The deaths in Gaza last weekend of two Israeli soldiers who grew up in the United States have caused many people to wonder about dual citizenship and about Americans serving in other countries' militaries. Here are some questions and answers on the topic.
Can an American become a citizen of a different country without giving up U.S. citizenship?
Yes. "In order to lose U.S. nationality, the law requires that the person must apply for the foreign nationality voluntarily, by free choice and with the intention to give up U.S. nationality," the State Department says.
Does the U.S. let its people join the Israel Defense Forces?
Yes. "Service with the IDF is something that many Americans do proudly, and we have no issues," U.S. State Department spokeswoman Marie Harf said Monday in a briefing.
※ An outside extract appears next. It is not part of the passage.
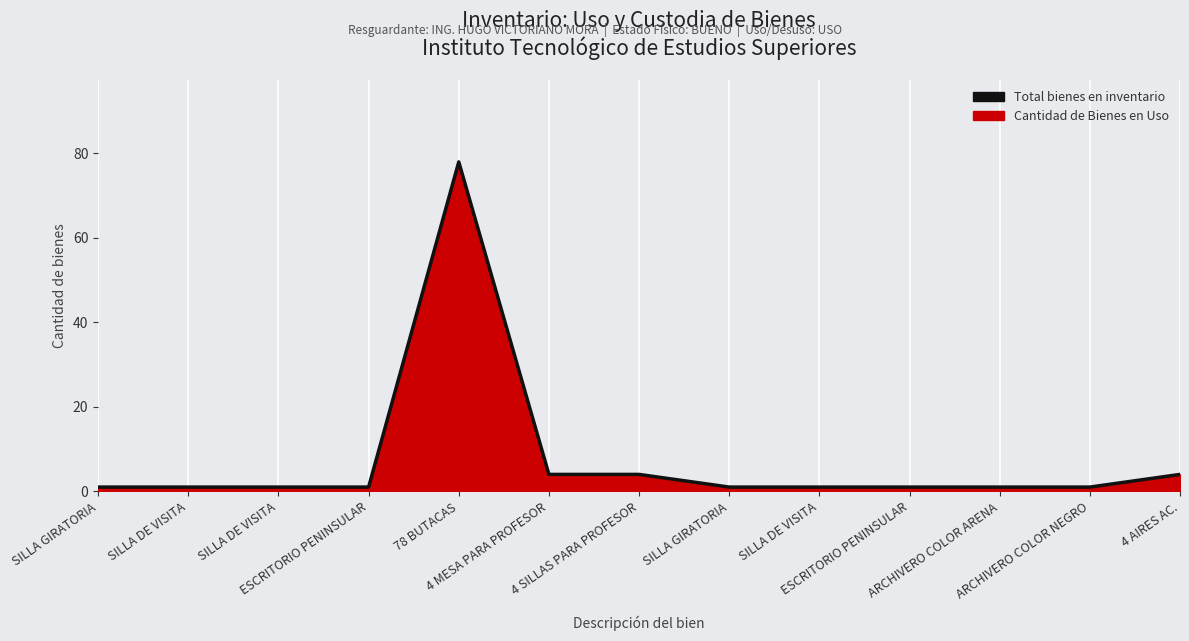

Reading left to right, transcribe all the data shown in this chart.

SILLA GIRATORIA=1	SILLA DE VISITA=1	SILLA DE VISITA=1	ESCRITORIO PENINSULAR=1	78 BUTACAS=78	4 MESA PARA PROFESOR=4	4 SILLAS PARA PROFESOR=4	SILLA GIRATORIA=1	SILLA DE VISITA=1	ESCRITORIO PENINSULAR=1	ARCHIVERO COLOR ARENA=1	ARCHIVERO COLOR NEGRO=1	4 AIRES AC.=4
What about other countries' militaries?
Most of the time, it's all right for a U.S. citizen to join a different country's military. "Military service in foreign countries usually does not cause loss of nationality," Harf said. "Many times dual citizens … just have a desire to serve." Joining Iran's or North Korea's military, however, "would be quite different," she said.
A State Department spokesman declined Monday to give the Los Angeles Times a list of countries where military service would pose a problem.
Do foreign nationals serve in the U.S. military?
Why would an American join the Israeli military rather than the U.S. military?
The answer varies from person to person, but Edward "Ori" Getz of Houston, who joined the IDF in 2011 when he was 26 years old, talked to The Times this week about his own reasoning.
Getz said he had planned to join the U.S. military and was in the ROTC for five years but then changed his mind. "I did not want to go to Iraq and Afghanistan. I did not feel that was a reason to get killed," he said. Israel, on the other hand, "actually needs protection from the countries around it," he said. "It's actually fighting for its existence. America is going to be fine without my help."
Getz, who grew up attending Jewish day school in Texas, said Israel has always been important to him. "It's the one place in the world that the Jews can always defend and protect themselves and not always have to run away," he said.
He said he'd never felt any conflict between his allegiances to the United States and to Israel: "America pretty much has Israel's back." Getz moved back to Houston after his time in the IDF.
Does the Israeli military treat its U.S.-born soldiers differently?
Sometimes, but not because of their U.S. citizenship. The Israeli military has special consideration for "lone soldiers" — those whose parents live outside Israel or cannot support them financially.
According to Orit Mizner, director of the Southwest region for Friends of Israel Scouts, lone soldiers' benefits include double salary, one free round-trip flight to visit family, permission to leave the country once a year to visit family, time off when their relatives visit Israel, food coupons and international calling cards.
That double salary isn't huge, cautioned Maya Kadosh, deputy consul general at the Israeli consulate in Houston: She said a typical Israeli soldier makes about $200 to $300 a month.
How many people from the Los Angeles area are in the Israeli military?
Certainly more than 100. Mizner said about 150 Angelenos are currently serving through Garin Tzabar, a program that provides a support system to lone soldiers and their parents. That's not the whole picture, however. Americans also can enlist in the Israeli military through other programs or directly.
Are there Palestinian Americans in Gaza?
It's unclear. Many Palestinians with dual citizenship have fled Gaza, the Jerusalem Post reported last week. The State Department doesn't know whether any Americans are in Gaza now because Americans are not required to tell the U.S. government where they are, a spokesman told The Times on Monday night. Harf said in Monday's briefing that, to her knowledge, no Palestinian Americans have been killed there in the current conflict.